Fonte:
━━━━━━
Addio a Eric Hobsbawm

La Repubblica: “Subito il decreto taglia-Province. Dopo lo scandalo rimborsi, l’esecutivo accelera: entro ottobre via all’accorpamento. Ma le amministrazioni locali resistono”. “Monti: Intolleranza per gli evasori. Lasceremo ad altri il governo”.

A centro pagina: “Il pm: ‘Penati va processato’. L’ex presidente Pd della Provincia chiede il giudizio immediato. I democratici: si dimetta”. E poi: “Corruzione, rispunta il salva-Ruby”.

 

Il Corriere della Sera: “Svolta nella inchiesta sul Lazio. Nuove accuse a Fiorito, coinvolti i vertici regionali del Pdl. Le indagini sui fondi ai gruppi. Corruzione, tensione per un’altra norma salva Ruby”. A centro pagina: “’Penati prese tangenti’. I pm chiedono il processo e si riapre il caso politico. L’ex esponente del Pd: per ora non mi dimetto”.
━━━━━━
Consegna: Traduci in inglese questa frase della rassegna stampa: «Nuove accuse a Fiorito, coinvolti i vertici regionali del Pdl.» Le voci non hanno alcun legame con la rassegna stampa.
━━━━━━
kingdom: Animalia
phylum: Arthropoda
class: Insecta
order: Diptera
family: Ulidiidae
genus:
━━━━━━
Soluzione: New charges against Fiorito, with the regional leadership of the Pdl implicated.